Insofar as the principal difficulty was to obtain the possibility to apply to a royal court, a formula emerged, "judicial defence precedes law", which to this day determines the characteristic features of the English understanding of law.

At the end of the thirteenth century the role of statutory law began to grow. In this connection the law-creative role of judges was to a certain extent restrained by the principle according to which changes in law should not occur without the consent of the king and parliament. Simultaneously, the right of judges to interpret statutes was established.

During the fourteenth and fifteenth centuries in connection with great social changes in English mediaeval society (development of goods-monetary relations, growth of cities, decline of the economy in kind), the need arose to go beyond the harsh framework of a closed system of precedents already in existence. The royal Chancellor assumed this role, settling disputes by way of a determined procedure under which the participants thereof appealed to the king. Thus, together with the Common law, a "law of equity" was formed. It, just as the Common law, is a precedential law, but precedents here are created by other means and encompass other relations than does the Common law.

Until 1873 a dualism of court proceedings existed in England on this basis: besides the courts applying the norms of the Common law the court of the Lord Chancellor existed. Then these systems merged.

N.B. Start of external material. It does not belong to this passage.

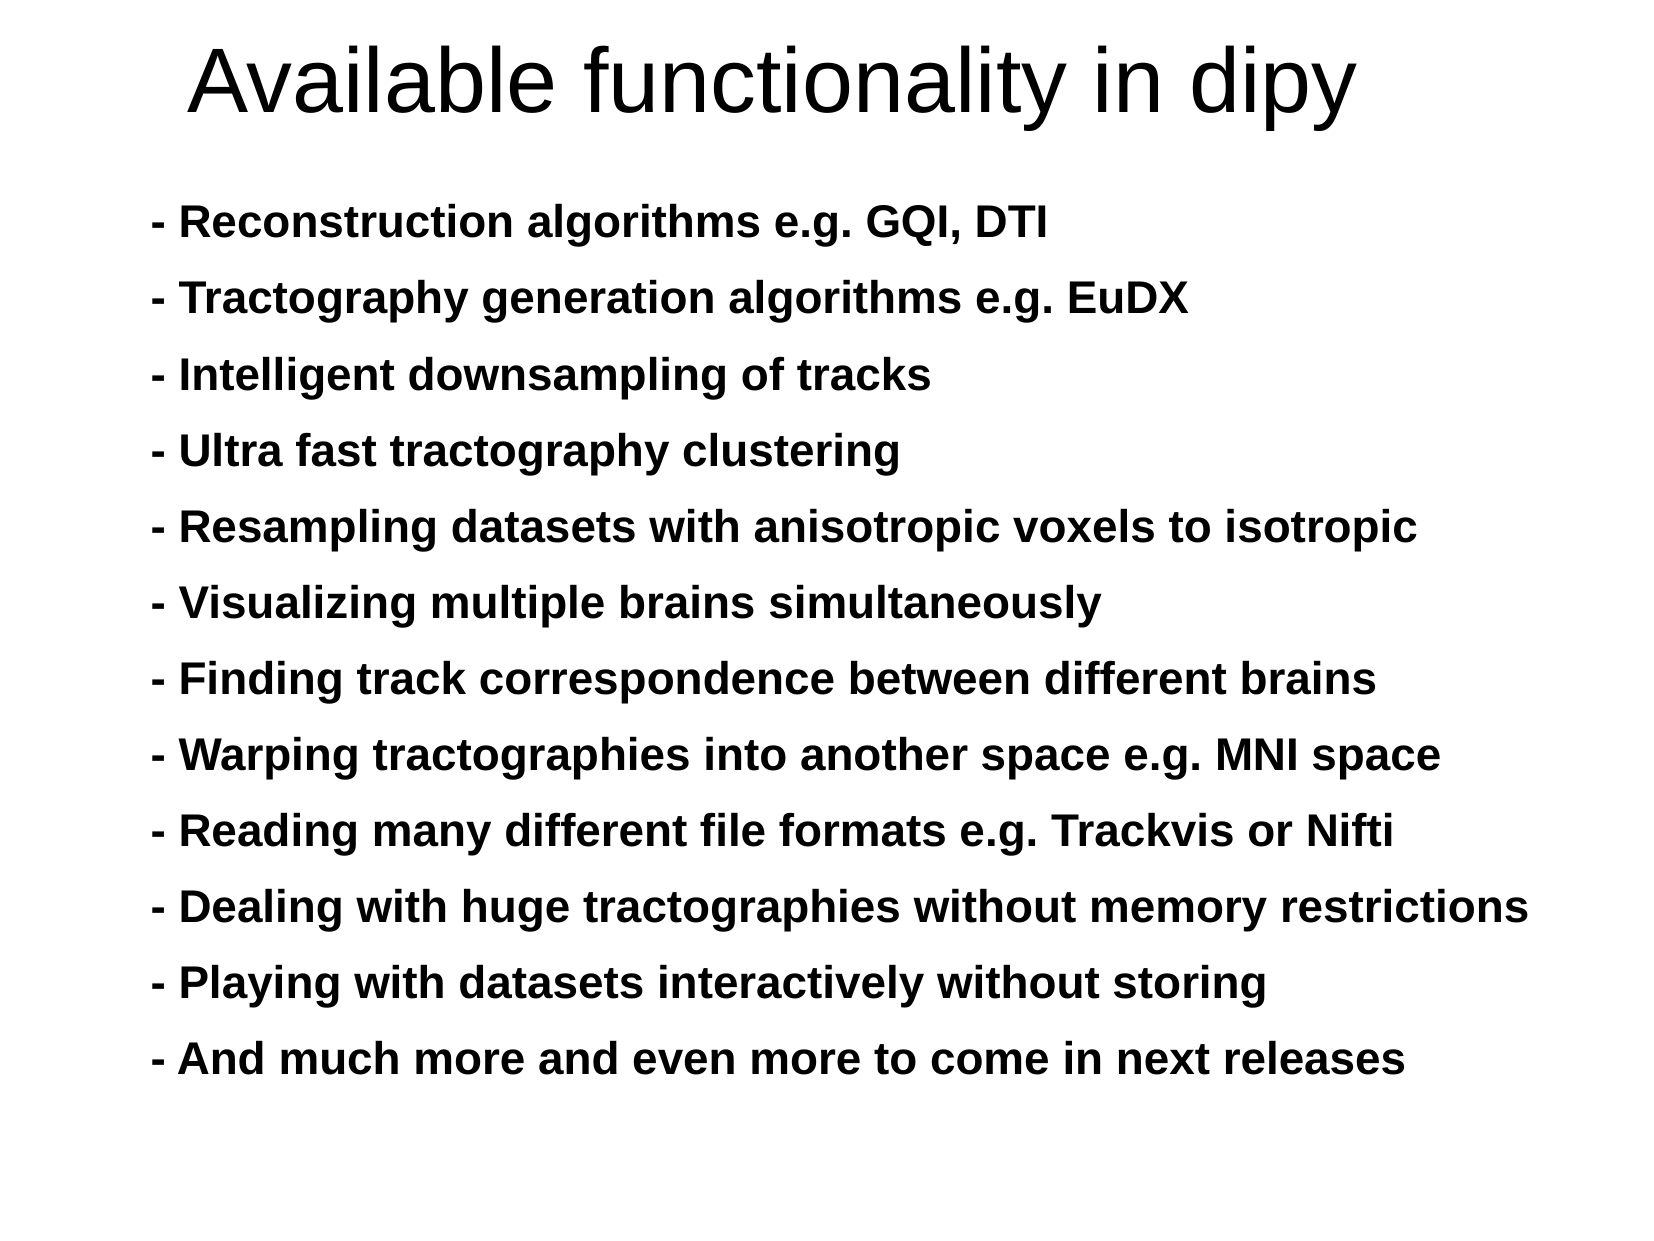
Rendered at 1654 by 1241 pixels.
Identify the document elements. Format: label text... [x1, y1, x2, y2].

title Available functionality in dipy [29, 0, 1518, 178]
text_box - Reconstruction algorithms e.g. GQI, DTI - Tractography generation algorithms e.g. EuDX - Intelligent downsampling of tracks - Ultra fast tractography clustering - Resampling datasets with anisotropic voxels to isotropic - Visualizing multiple brains simultaneously - Finding track correspondence between different brains - Warping tractographies into another space e.g. MNI space - Reading many different file formats e.g. Trackvis or Nifti - Dealing with huge tractographies without memory restrictions - Playing with datasets interactively without storing - And much more and even more to come in next releases [135, 188, 1631, 1168]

While the jurists of continental Europe considered law as the aggregate of established rules, for the Englishman law basically comes down to judicial consideration. On the continent the jurists are interested above all in how a particular situation is regulated, whereas in England attention is concentrated on the procedure by which it should be considered so as to arrive at the correct judicial decision.

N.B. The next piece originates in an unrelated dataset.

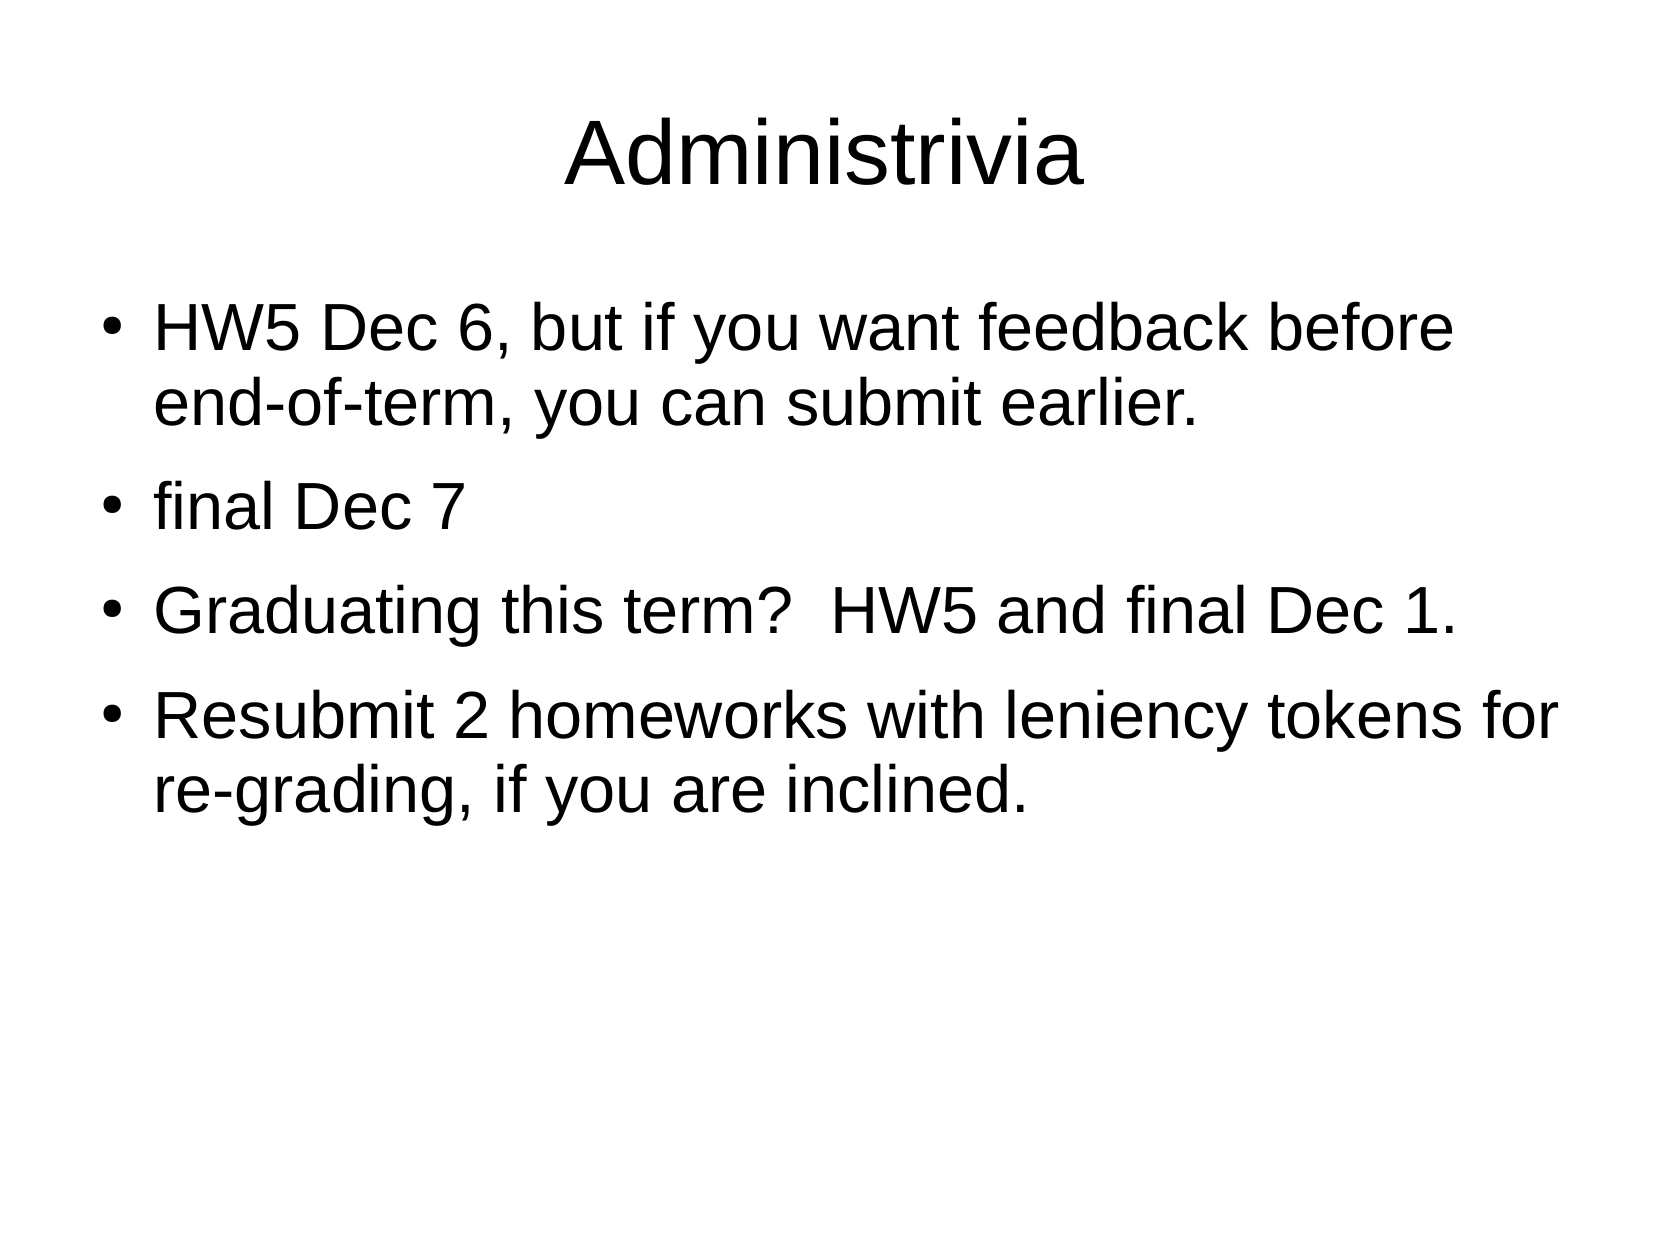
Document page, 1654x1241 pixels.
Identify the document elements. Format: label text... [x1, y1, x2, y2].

title Administrivia [82, 49, 1571, 257]
list HW5 Dec 6, but if you want feedback before end-of-term, you can submit earlier. final Dec 7 Graduating this term? HW5 and final Dec 1. Resubmit 2 homeworks with leniency tokens for re-grading, if you are inclined. [82, 290, 1571, 1109]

In France, Germany, Italy, and other countries of the Romano- Germanic legal family justice always was effectuated by judges having the university diploma of jurist. In England even judges in the highest courts up to the nineteenth century did not necessarily have a university legal education: they had mastered a profession, working for a long time as barristers.

Only in modern times did the acquisition of a university diploma became a vital prerequisite in order to become a barrister, solicitor, or judge. Professional examinations enabling one to engage in the legal profession might be regarded as the equivalent of a diploma in law. However, even now most important in the eyes of Englishmen the analysis of a case in court by people of good faith and compliance with the basic principles of a court proceeding comprising part of a common ethic, in their view, is sufficient to be "well-judged".